- Al-Sabe' Biyar
- Coordinates: 33°46′47″N 37°41′1″E﻿ / ﻿33.77972°N 37.68361°E
- Country: Syria
- Governorate: Rif Dimashq
- District: Douma
- Subdistrict: Al-Sabe' Biyar

Population (2004)
- • Total: 395
- Time zone: UTC+3 (EET)
- • Summer (DST): UTC+2 (EEST)

= Sabaa Biyar =

Town in central Syria

Al-Sabe' Biyar, also spelled Saba'a Biar, or Sabaa Biyar (السبع بيار) is a town in central Syria, administratively part of the Rif Dimashq Governorate, located northeast of Damascus.

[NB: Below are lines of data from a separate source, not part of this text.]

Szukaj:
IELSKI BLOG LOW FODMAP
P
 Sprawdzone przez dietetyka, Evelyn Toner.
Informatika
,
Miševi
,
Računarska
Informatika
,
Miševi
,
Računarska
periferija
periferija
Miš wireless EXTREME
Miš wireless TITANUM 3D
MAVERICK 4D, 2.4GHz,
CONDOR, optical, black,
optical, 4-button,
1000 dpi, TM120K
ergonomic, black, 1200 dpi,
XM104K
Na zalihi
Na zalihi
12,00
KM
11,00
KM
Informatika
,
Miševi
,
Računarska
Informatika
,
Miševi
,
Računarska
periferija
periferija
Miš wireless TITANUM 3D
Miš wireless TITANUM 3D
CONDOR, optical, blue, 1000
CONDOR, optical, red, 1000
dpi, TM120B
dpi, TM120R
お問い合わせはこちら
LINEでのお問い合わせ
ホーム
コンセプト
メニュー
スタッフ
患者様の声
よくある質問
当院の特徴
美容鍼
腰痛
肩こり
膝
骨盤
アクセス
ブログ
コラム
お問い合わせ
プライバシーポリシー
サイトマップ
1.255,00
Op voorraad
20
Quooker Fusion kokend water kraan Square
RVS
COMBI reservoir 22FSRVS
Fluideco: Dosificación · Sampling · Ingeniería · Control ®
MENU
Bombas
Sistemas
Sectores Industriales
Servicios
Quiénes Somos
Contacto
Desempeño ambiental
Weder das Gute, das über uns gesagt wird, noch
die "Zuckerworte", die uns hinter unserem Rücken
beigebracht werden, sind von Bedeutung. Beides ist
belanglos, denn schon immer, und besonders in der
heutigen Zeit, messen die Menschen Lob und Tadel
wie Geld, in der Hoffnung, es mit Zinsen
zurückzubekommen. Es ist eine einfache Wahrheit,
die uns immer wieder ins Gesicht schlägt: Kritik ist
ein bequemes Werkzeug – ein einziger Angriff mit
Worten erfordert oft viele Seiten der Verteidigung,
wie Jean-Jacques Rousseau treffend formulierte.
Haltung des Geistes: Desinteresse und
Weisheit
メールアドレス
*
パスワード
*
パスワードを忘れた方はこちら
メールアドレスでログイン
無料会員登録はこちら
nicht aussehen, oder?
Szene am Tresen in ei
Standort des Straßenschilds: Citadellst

It is situated in the Syrian Desert, in the Syrian part of the Badia region, along the highway connecting Dumayr in the west to the al-Waleed border crossing with Iraq, with no other localities in its vicinity. It is the administrative center and only locality in the al-Sabe' Biyar nahiyah ("subdistrict"). According to the Syria Central Bureau of Statistics (CBS), al-Sabe' Biyar had a population of 395 in the 2004 census.

==History==
In early May 2017, the town was reported to have been retaken by the Syrian government forces, shortly after the ISIL militants had pulled out of the area.